## Task
The records below are to be transcribed exactly from their first line to the line that has "L’objectif visé par", inclusive, with every picture omitted.

## Supplied entries

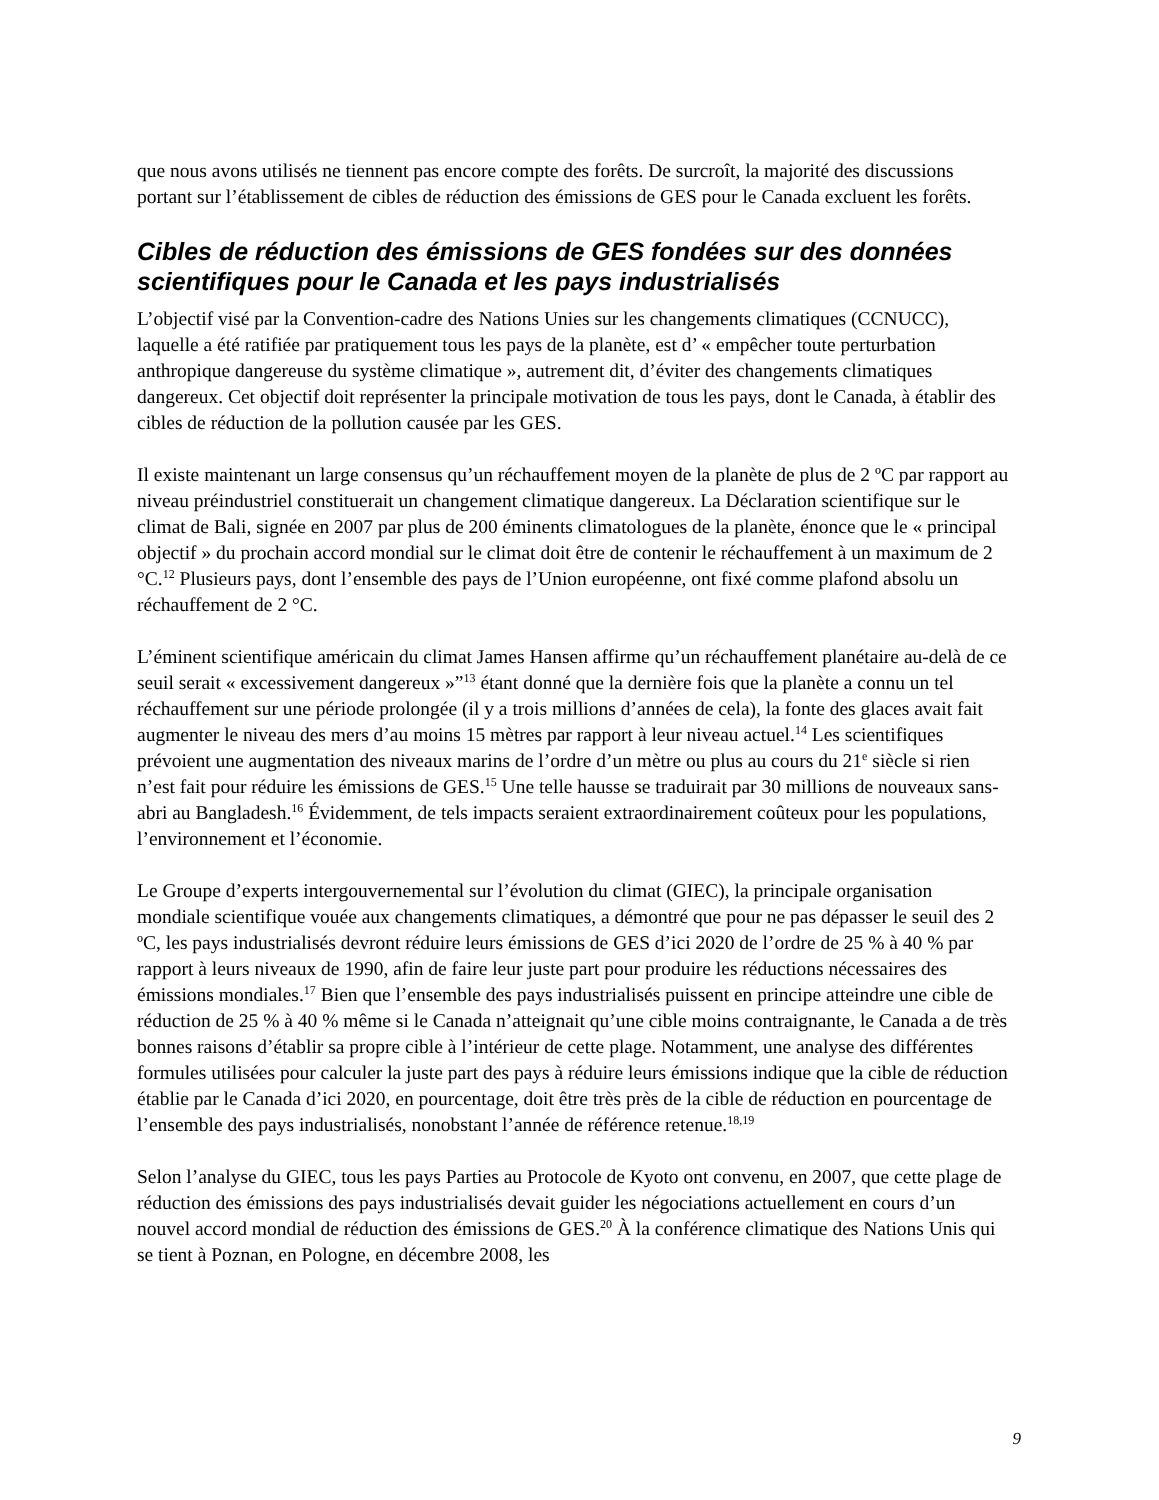que nous avons utilisés ne tiennent pas encore compte des forêts. De surcroît, la majorité des discussions portant sur l’établissement de cibles de réduction des émissions de GES pour le Canada excluent les forêts.
Cibles de réduction des émissions de GES fondées sur des données scientifiques pour le Canada et les pays industrialisés
L’objectif visé par la Convention-cadre des Nations Unies sur les changements climatiques (CCNUCC), laquelle a été ratifiée par pratiquement tous les pays de la planète, est d’ « empêcher toute perturbation anthropique dangereuse du système climatique », autrement dit, d’éviter des changements climatiques dangereux. Cet objectif doit représenter la principale motivation de tous les pays, dont le Canada, à établir des cibles de réduction de la pollution causée par les GES.
Il existe maintenant un large consensus qu’un réchauffement moyen de la planète de plus de 2 ºC par rapport au niveau préindustriel constituerait un changement climatique dangereux. La Déclaration scientifique sur le climat de Bali, signée en 2007 par plus de 200 éminents climatologues de la planète, énonce que le « principal objectif » du prochain accord mondial sur le climat doit être de contenir le réchauffement à un maximum de 2 °C.<sup>12</sup> Plusieurs pays, dont l’ensemble des pays de l’Union européenne, ont fixé comme plafond absolu un réchauffement de 2 °C.
L’éminent scientifique américain du climat James Hansen affirme qu’un réchauffement planétaire au-delà de ce seuil serait « excessivement dangereux »”<sup>13</sup> étant donné que la dernière fois que la planète a connu un tel réchauffement sur une période prolongée (il y a trois millions d’années de cela), la fonte des glaces avait fait augmenter le niveau des mers d’au moins 15 mètres par rapport à leur niveau actuel.<sup>14</sup> Les scientifiques prévoient une augmentation des niveaux marins de l’ordre d’un mètre ou plus au cours du 21<sup>e</sup> siècle si rien n’est fait pour réduire les émissions de GES.<sup>15</sup> Une telle hausse se traduirait par 30 millions de nouveaux sans-abri au Bangladesh.<sup>16</sup> Évidemment, de tels impacts seraient extraordinairement coûteux pour les populations, l’environnement et l’économie.
Le Groupe d’experts intergouvernemental sur l’évolution du climat (GIEC), la principale organisation mondiale scientifique vouée aux changements climatiques, a démontré que pour ne pas dépasser le seuil des 2 ºC, les pays industrialisés devront réduire leurs émissions de GES d’ici 2020 de l’ordre de 25 % à 40 % par rapport à leurs niveaux de 1990, afin de faire leur juste part pour produire les réductions nécessaires des émissions mondiales.<sup>17</sup> Bien que l’ensemble des pays industrialisés puissent en principe atteindre une cible de réduction de 25 % à 40 % même si le Canada n’atteignait qu’une cible moins contraignante, le Canada a de très bonnes raisons d’établir sa propre cible à l’intérieur de cette plage. Notamment, une analyse des différentes formules utilisées pour calculer la juste part des pays à réduire leurs émissions indique que la cible de réduction établie par le Canada d’ici 2020, en pourcentage, doit être très près de la cible de réduction en pourcentage de l’ensemble des pays industrialisés, nonobstant l’année de référence retenue.<sup>18,19</sup>
Selon l’analyse du GIEC, tous les pays Parties au Protocole de Kyoto ont convenu, en 2007, que cette plage de réduction des émissions des pays industrialisés devait guider les négociations actuellement en cours d’un nouvel accord mondial de réduction des émissions de GES.<sup>20</sup> À la conférence climatique des Nations Unis qui se tient à Poznan, en Pologne, en décembre 2008, les
9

## Task output
que nous avons utilisés ne tiennent pas encore compte des forêts. De surcroît, la majorité des discussions portant sur l’établissement de cibles de réduction des émissions de GES pour le Canada excluent les forêts.
Cibles de réduction des émissions de GES fondées sur des données scientifiques pour le Canada et les pays industrialisés
L’objectif visé par la Convention-cadre des Nations Unies sur les changements climatiques (CCNUCC), laquelle a été ratifiée par pratiquement tous les pays de la planète, est d’ « empêcher toute perturbation anthropique dangereuse du système climatique », autrement dit, d’éviter des changements climatiques dangereux. Cet objectif doit représenter la principale motivation de tous les pays, dont le Canada, à établir des cibles de réduction de la pollution causée par les GES.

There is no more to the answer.